◆ Assignment
Locate the string "none" in the listing below. Copy every line where it is found.
[[ Records supplied, beginning ]]
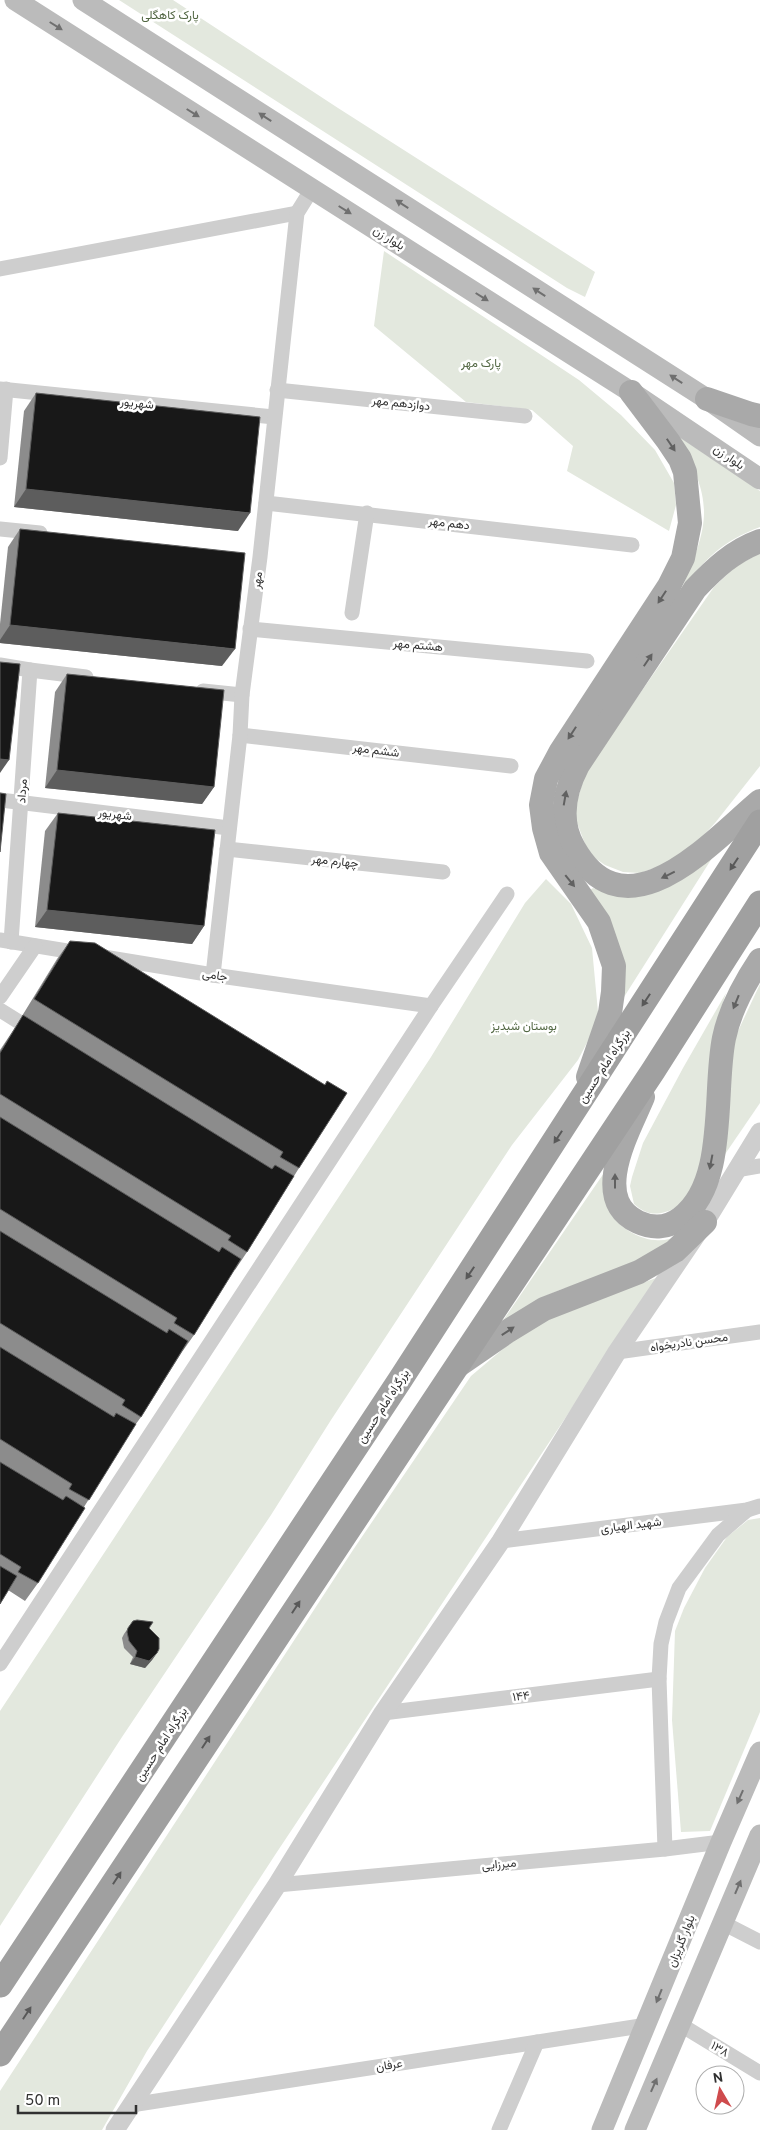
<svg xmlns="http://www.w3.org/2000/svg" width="760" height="2130" font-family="Overpass,Vazirmatn,sans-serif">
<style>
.green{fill:#e3e8de}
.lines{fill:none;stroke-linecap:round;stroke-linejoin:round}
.minor{stroke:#cecece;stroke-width:15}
.tertiary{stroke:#cecece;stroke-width:19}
.secondary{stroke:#bbb;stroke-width:21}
.primary{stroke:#a9a9a9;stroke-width:24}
.trunk{stroke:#a0a0a0;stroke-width:25}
.wall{fill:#8c8c8c}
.shaded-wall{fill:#5d5d5d}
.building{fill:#181818;stroke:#5d5d5d}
.oneway{fill:#6f6f6f}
.oneway2{fill:#616161}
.oneway3{fill:#585858}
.labels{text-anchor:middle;stroke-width:5;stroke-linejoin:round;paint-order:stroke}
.park-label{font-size:12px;fill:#526743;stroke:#fff}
.street-label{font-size:12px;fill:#313131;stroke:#fff}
</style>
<rect width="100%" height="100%" fill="#fff"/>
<!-- green -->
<g class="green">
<polygon points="119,0 173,0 338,108 595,272 585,297 567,288"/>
<polygon points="384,251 579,380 621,415 655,450 674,483 676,505 669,531 567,471 573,446 532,410 466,402 374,326"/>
<path d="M678 436 760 491V527C721 542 708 557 682 588 711 519 713 503 678 436Z"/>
<polygon points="760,553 760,766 715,823 699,840 669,863 640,873 623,872 605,865 592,856 585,844 576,820 575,808 586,771 714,587 735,567"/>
<path d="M714 855 624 997C621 950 619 929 590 890L593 888 616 896 644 895Z"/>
<polygon points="546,879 571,904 592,948 598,1012 591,1035 578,1060 512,1145 331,1420 271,1515 122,1737 0,1926 0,1711 431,1057 525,903"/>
<polygon points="760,984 760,1103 719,1163 732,1044"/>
<path d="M726 993C722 1006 717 1020 715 1034 708 1082 711 1134 696 1181 691 1195 679 1209 665 1212 652 1216 643 1212 634 1204L630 1186 632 1177 643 1143 683 1068Z"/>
<path d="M606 1170C606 1180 604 1192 606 1201 609 1222 636 1239 655 1240 664 1241 671 1239 678 1236L677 1243 588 1282 562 1289 543 1297 502 1322Z"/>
<polygon points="659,1277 275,1855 147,2051 102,2130 0,2130 0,2091 353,1550 471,1376 536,1321"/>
<polygon points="760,1518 760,1712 710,1831 681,1832 672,1720 675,1631 684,1608 705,1568 727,1537 748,1520"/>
</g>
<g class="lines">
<!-- minor -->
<g class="minor">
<polyline points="0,269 297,213"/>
<polyline points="0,389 274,417"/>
<polyline points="277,390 525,416"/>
<polyline points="0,458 6,389"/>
<polyline points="266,503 632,545"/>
<polyline points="0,529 40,533"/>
<polyline points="352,613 367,513"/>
<polyline points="250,629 587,661"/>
<polyline points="0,665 30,670 11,942"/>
<polyline points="30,670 86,677"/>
<polyline points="203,691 242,695"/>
<polyline points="240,735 511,766"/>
<polyline points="0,800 229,828"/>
<polyline points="227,849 443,872"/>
<polyline points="0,940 213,975 431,1006"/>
<polyline points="213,975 240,735 242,695 260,557 297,213 312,189"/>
<polyline points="0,997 35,946"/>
<polyline points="0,1010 35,1032"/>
<polyline points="736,1170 760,1166"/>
<polyline points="617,1352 760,1332"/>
<polyline points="501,1541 747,1510 760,1506"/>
<polyline points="0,1664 431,1006 507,894"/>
<polyline points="383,1713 659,1679"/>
<polyline points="665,1849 659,1679 661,1644 666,1622 679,1588 718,1535 747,1510"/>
<polyline points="277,1885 665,1849 721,1842"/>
<polyline points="723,1923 760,1942"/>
<polyline points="681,2025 760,2073"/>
<polyline points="131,2105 647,2025"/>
<polyline points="499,2130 537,2042"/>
</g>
<!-- tertiary -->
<polyline class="tertiary" points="115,2130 277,1885 383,1713 501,1541 617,1352 705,1222 760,1132"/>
<!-- secondary -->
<g class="secondary">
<polyline points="15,0 631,392 760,479"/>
<polyline points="83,0 707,399 760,436"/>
<polyline points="602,2130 721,1842 760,1752"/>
<polyline points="635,2130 760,1835"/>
</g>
<!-- primary -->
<g class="primary">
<polyline points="707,399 751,414 760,416"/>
<path d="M760 541C733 551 715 568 695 589L578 765C564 792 558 821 574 848 626 940 712 841 760 801"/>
<polyline points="588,1077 610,1013 613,992 614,966 599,922 551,853 544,828 541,805 546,779 561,751 669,586 683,558 690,523 685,472 680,459 668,441 631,392"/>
<path d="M643 1097C629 1131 589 1199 638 1222 653 1229 668 1228 681 1218 728 1183 713 1091 724 1038 730 1009 744 984 760 960"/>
<polyline points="459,1365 508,1331 544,1309 639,1272 675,1251 705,1222"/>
</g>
<!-- trunk -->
<g class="trunk">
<polyline points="0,1985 400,1380 760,822"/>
<polyline points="0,2054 653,1071 760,903"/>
</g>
</g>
<!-- wall -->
<g class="wall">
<polygon points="36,393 238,531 14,507 24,411"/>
<polygon points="20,529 222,666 0,643 0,624 8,547"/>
<polygon points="67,674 214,787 202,804 45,788 55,692"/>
<polygon points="58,813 204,926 192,944 35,927 45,831"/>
<polygon points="70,941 299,1168 247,1252 235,1270 234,1269 194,1335 182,1352 141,1417 133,1428 84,1507 38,1583 25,1601 8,1590 0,1604 0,1050 22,1017 22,1016 57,959"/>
<polygon points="133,1621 149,1628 157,1653 152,1660 145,1668 130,1664 133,1657 124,1648 122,1638 124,1634"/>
</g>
<!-- shaded-wall -->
<g class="shaded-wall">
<polygon points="26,489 250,513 238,531 14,507"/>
<polygon points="10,625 235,649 222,666 0,643 0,640"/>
<polygon points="0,759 9,760 0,773"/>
<polygon points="57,770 214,787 202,804 45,788"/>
<polygon points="47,910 204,926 192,944 35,927"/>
<polygon points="157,1653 152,1660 145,1668 130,1664 135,1657"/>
</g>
<!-- building -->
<g class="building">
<polygon points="36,393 260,417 250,513 26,489"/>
<polygon points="20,529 245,553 235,649 10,625"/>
<polygon points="0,662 20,664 9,760 0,759"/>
<polygon points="67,674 224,690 214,787 57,770"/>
<polygon points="0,793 6,794 0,852"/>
<polygon points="58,813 215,830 204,926 47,910"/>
<polygon points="70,941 95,943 325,1085 327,1081 347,1093 299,1168 280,1157 283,1152 34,999"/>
<polygon points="23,1015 272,1169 275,1165 294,1176 247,1252 228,1240 231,1236 0,1094 0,1053"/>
<polygon points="0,1117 219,1252 222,1247 241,1259 194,1335 174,1323 177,1318 0,1209"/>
<polygon points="0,1231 167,1333 169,1329 188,1341 141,1417 122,1405 125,1400 0,1323"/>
<polygon points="0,1347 114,1417 116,1413 136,1424 89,1500 69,1489 72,1484 0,1439"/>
<polygon points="0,1462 63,1500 66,1496 85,1508 38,1583 18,1572 21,1567 0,1554"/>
<polygon points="0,1566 17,1576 0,1604"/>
<polygon points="137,1620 153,1622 149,1628 159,1638 159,1649 157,1653 149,1661 135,1657 137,1651 129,1641 127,1632 128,1628 133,1621"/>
</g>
<!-- one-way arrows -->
<defs><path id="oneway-solid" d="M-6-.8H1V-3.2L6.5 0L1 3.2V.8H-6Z" transform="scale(1.25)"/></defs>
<g class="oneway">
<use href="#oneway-solid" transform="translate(56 26) rotate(32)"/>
<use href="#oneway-solid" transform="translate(193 113) rotate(32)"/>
<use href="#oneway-solid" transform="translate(265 117) rotate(-147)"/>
<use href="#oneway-solid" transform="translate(402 204) rotate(-147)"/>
<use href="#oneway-solid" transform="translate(345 210) rotate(32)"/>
<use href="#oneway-solid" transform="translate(539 292) rotate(-147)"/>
<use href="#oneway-solid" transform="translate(482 297) rotate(32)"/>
<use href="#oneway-solid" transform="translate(676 379) rotate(-147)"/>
<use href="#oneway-solid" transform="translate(740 1797) rotate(114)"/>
<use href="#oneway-solid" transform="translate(738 1887) rotate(-67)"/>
<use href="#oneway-solid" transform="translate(659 1996) rotate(112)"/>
<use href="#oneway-solid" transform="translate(654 2085) rotate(-66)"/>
</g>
<g class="oneway2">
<use href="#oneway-solid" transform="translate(671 445) rotate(56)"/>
<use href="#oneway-solid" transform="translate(662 597) rotate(123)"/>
<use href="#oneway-solid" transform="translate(648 660) rotate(-56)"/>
<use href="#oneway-solid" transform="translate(572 733) rotate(123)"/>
<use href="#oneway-solid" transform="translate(565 798) rotate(-80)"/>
<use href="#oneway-solid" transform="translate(668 875) rotate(154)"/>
<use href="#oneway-solid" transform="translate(570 881) rotate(51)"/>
<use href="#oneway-solid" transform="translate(736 1002) rotate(112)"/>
<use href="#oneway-solid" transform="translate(711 1162) rotate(101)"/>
<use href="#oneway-solid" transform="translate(615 1181) rotate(-90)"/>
<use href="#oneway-solid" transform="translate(508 1331) rotate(-33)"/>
</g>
<g class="oneway3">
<use href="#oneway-solid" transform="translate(734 864) rotate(123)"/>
<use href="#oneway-solid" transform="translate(646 1000) rotate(123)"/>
<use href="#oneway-solid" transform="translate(558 1137) rotate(123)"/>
<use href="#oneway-solid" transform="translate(470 1273) rotate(124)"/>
<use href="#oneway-solid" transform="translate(296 1607) rotate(-57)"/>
<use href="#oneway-solid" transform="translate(206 1742) rotate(-57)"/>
<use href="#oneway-solid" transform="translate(117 1878) rotate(-57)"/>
<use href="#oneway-solid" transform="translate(27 2013) rotate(-57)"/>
</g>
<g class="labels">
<!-- park labels -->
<g class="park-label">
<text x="170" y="19">پارک کاهگلی</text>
<text x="481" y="367">پارک مهر</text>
<text x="524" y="1030">بوستان شبدیز</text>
</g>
<!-- street labels -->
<g class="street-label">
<text transform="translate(389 238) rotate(32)" y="4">بلوار زن</text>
<text transform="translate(137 403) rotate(6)" y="4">شهریور</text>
<text transform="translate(401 403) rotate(6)" y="4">دوازدهم مهر</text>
<text transform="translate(729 457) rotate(34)" y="4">بلوار زن</text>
<text transform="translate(449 523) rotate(7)" y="4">دهم مهر</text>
<text transform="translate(257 580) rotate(-82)" y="4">مهر</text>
<text transform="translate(418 645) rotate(5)" y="4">هشتم مهر</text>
<text transform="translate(376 750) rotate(7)" y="4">ششم مهر</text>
<text transform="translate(22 791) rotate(-86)" y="4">مرداد</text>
<text transform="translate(115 814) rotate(7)" y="4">شهریور</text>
<text transform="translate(335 861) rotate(6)" y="4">چهارم مهر</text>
<text transform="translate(215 975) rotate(9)" y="4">جامی</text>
<text transform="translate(604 1066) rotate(-57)" y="4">بزرگراه امام حسین</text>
<text transform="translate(689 1342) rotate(-8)" y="4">محسن نادریخواه</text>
<text transform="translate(383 1406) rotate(-57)" y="4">بزرگراه امام حسین</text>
<text transform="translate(631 1525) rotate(-7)" y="4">شهید الهیاری</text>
<text transform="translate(521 1696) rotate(-7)" y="4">۱۴۴</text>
<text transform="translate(161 1744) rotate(-57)" y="4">بزرگراه امام حسین</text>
<text transform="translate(499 1864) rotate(-5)" y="4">میرزایی</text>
<text transform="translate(681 1941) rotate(-68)" y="4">بلوار گلریزان</text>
<text transform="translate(720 2049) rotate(31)" y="4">۱۳۸</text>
<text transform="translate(389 2065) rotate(-9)" y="4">عرفان</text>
</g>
</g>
<!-- north arrow -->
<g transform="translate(720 2090) rotate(351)"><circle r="24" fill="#ffffff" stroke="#adadad"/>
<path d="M0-4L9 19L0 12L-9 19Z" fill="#cf4b4d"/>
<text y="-8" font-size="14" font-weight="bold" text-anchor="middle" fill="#313131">N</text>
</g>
<!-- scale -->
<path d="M18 2105v8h118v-8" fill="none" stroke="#313131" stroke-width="2.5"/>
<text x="25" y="2105" font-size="15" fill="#313131" stroke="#ffffff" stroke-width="4" paint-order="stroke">50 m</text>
</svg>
[[ Records supplied, end ]]
◆ Response below
.lines{fill:none;stroke-linecap:round;stroke-linejoin:round}
<path d="M18 2105v8h118v-8" fill="none" stroke="#313131" stroke-width="2.5"/>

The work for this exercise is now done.